▶ BRIEF
Rewrite the text of the items below with "Email" swapped for "E-mail", keeping everything else the same and leaving out the pictures.

(DATA SUPPLIED)

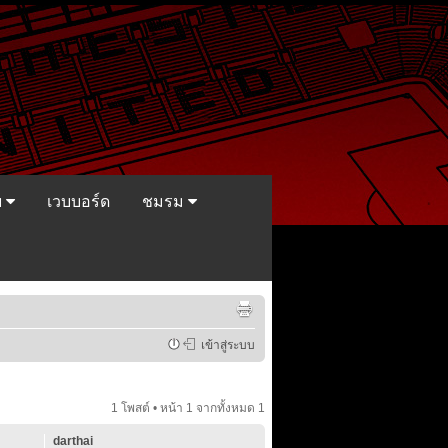
ย
เวบบอร์ด
ชมรม
เข้าสู่ระบบ
1 โพสต์ • หน้า
1
จากทั้งหมด
1
darthai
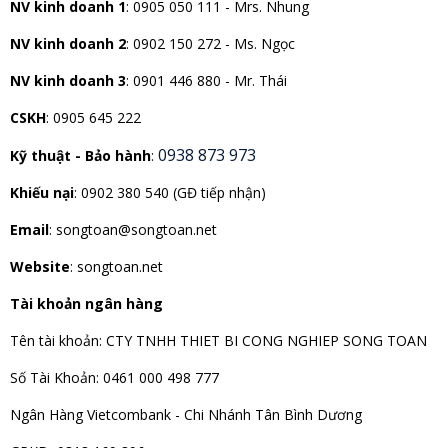
NV kinh doanh 1
:
0905 050 111 - Mrs. Nhung
NV kinh doanh 2
:
0902 150 272 - Ms. Ngọc
NV kinh doanh 3
: 0901 446 880 - Mr. Thái
CSKH
: 0905 645 222
0938 873 973
Kỹ thuật - Bảo hành
:
Khiếu nại
: 0902 380 540 (GĐ tiếp nhận)
Email
: songtoan@songtoan.net
Website
: songtoan.net
Tài khoản ngân hàng
Tên tài khoản: CTY TNHH THIET BI CONG NGHIEP SONG TOAN
Số Tài Khoản: 0461 000 498 777
Ngân Hàng Vietcombank - Chi Nhánh Tân Bình Dương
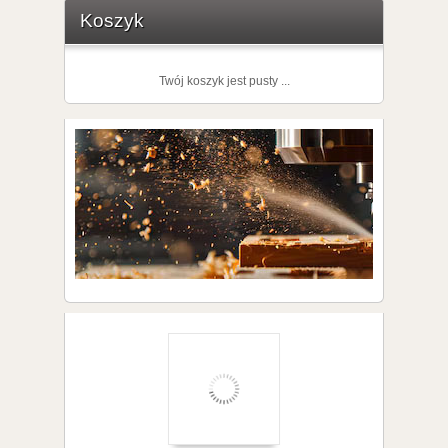
Koszyk
Twój koszyk jest pusty ...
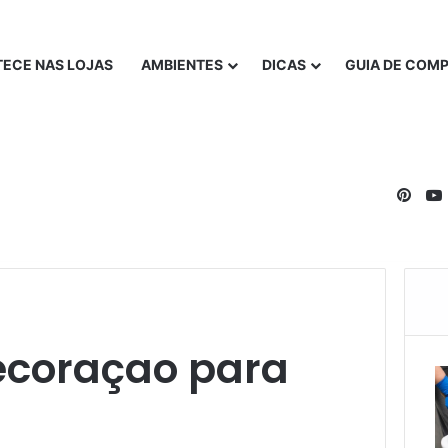
ECE NAS LOJAS
AMBIENTES
DICAS
GUIA DE COM
Pinte
ecoraçao para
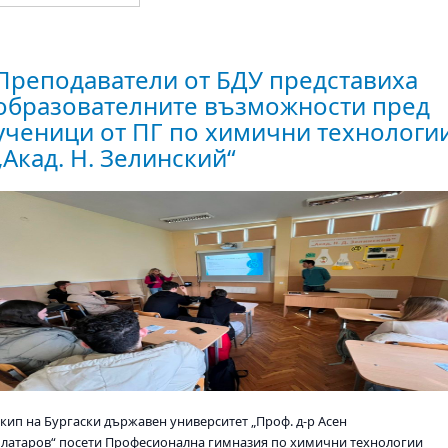
Преподаватели от БДУ представиха
образователните възможности пред
ученици от ПГ по химични технологи
„Акад. Н. Зелинский“
Екип на Бургаски държавен университет „Проф. д-р Асен
Златаров“ посети Професионална гимназия по химични технологии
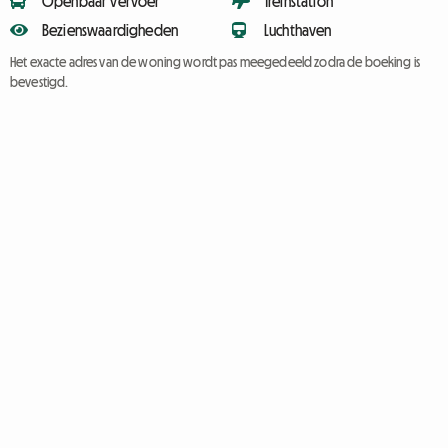
Openbaar vervoer
Treinstation
Bezienswaardigheden
Luchthaven
Het exacte adres van de woning wordt pas meegedeeld zodra de boeking is
bevestigd.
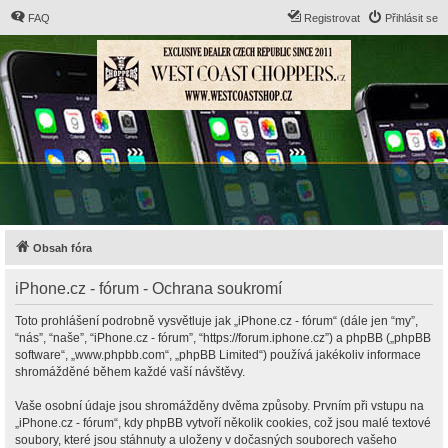
FAQ
Registrovat
Přihlásit se
Obsah fóra
iPhone.cz - fórum - Ochrana soukromí
Toto prohlášení podrobně vysvětluje jak „iPhone.cz - fórum“ (dále jen “my”,
“nás”, “naše”, “iPhone.cz - fórum”, “https://forum.iphone.cz”) a phpBB („phpBB
software“, „www.phpbb.com“, „phpBB Limited“) používá jakékoliv informace
shromážděné během každé vaší návštěvy.
Vaše osobní údaje jsou shromážděny dvěma způsoby. Prvním při vstupu na
„iPhone.cz - fórum“, kdy phpBB vytvoří několik cookies, což jsou malé textové
soubory, které jsou stáhnuty a uloženy v dočasných souborech vašeho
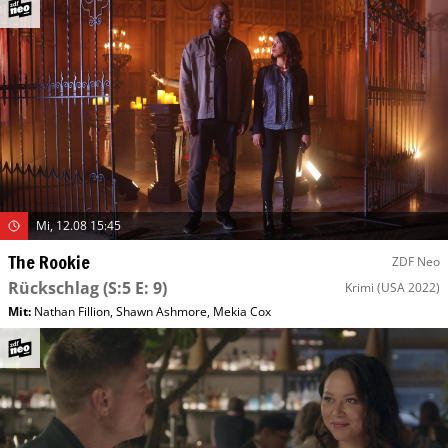
Mi, 12.08 15:45
The Rookie
ZDF Neo
Rückschlag
(S:5 E: 9)
Krimi
(USA 2022)
Mit
:
Nathan Fillion
,
Shawn Ashmore
,
Mekia Cox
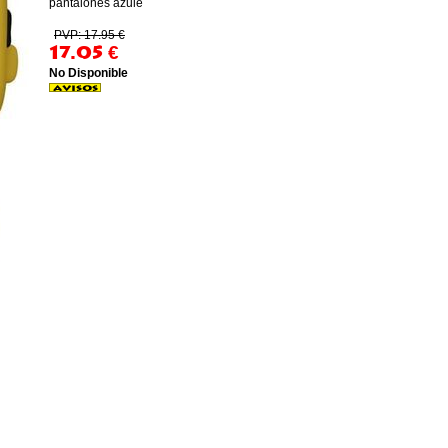
pantalones azule
PVP: 17.95 €
17.05
€
No Disponible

(End DATA SUPPLIED)

▶ RESPONSE FOR THIS EXERCISE
ย
เวบบอร์ด
ชมรม
เข้าสู่ระบบ
1 โพสต์ • หน้า
1
จากทั้งหมด
1
darthai
NV kinh doanh 1
:
0905 050 111 - Mrs. Nhung
NV kinh doanh 2
:
0902 150 272 - Ms. Ngọc
NV kinh doanh 3
: 0901 446 880 - Mr. Thái
CSKH
: 0905 645 222
0938 873 973
Kỹ thuật - Bảo hành
:
Khiếu nại
: 0902 380 540 (GĐ tiếp nhận)
E-mail
: songtoan@songtoan.net
Website
: songtoan.net
Tài khoản ngân hàng
Tên tài khoản: CTY TNHH THIET BI CONG NGHIEP SONG TOAN
Số Tài Khoản: 0461 000 498 777
Ngân Hàng Vietcombank - Chi Nhánh Tân Bình Dương
Koszyk
Twój koszyk jest pusty ...
ECE NAS LOJAS
AMBIENTES
DICAS
GUIA DE COM
Pinte
ecoraçao para
Преподаватели от БДУ представиха
образователните възможности пред
ученици от ПГ по химични технологи
„Акад. Н. Зелинский“
Екип на Бургаски държавен университет „Проф. д-р Асен
Златаров“ посети Професионална гимназия по химични технологии
Openbaar vervoer
Treinstation
Bezienswaardigheden
Luchthaven
Het exacte adres van de woning wordt pas meegedeeld zodra de boeking is
bevestigd.
FAQ
Registrovat
Přihlásit se
Obsah fóra
iPhone.cz - fórum - Ochrana soukromí
Toto prohlášení podrobně vysvětluje jak „iPhone.cz - fórum“ (dále jen “my”,
“nás”, “naše”, “iPhone.cz - fórum”, “https://forum.iphone.cz”) a phpBB („phpBB
software“, „www.phpbb.com“, „phpBB Limited“) používá jakékoliv informace
shromážděné během každé vaší návštěvy.
Vaše osobní údaje jsou shromážděny dvěma způsoby. Prvním při vstupu na
„iPhone.cz - fórum“, kdy phpBB vytvoří několik cookies, což jsou malé textové
soubory, které jsou stáhnuty a uloženy v dočasných souborech vašeho
Mi, 12.08 15:45
The Rookie
ZDF Neo
Rückschlag
(S:5 E: 9)
Krimi
(USA 2022)
Mit
:
Nathan Fillion
,
Shawn Ashmore
,
Mekia Cox
pantalones azule
PVP: 17.95 €
17.05
€
No Disponible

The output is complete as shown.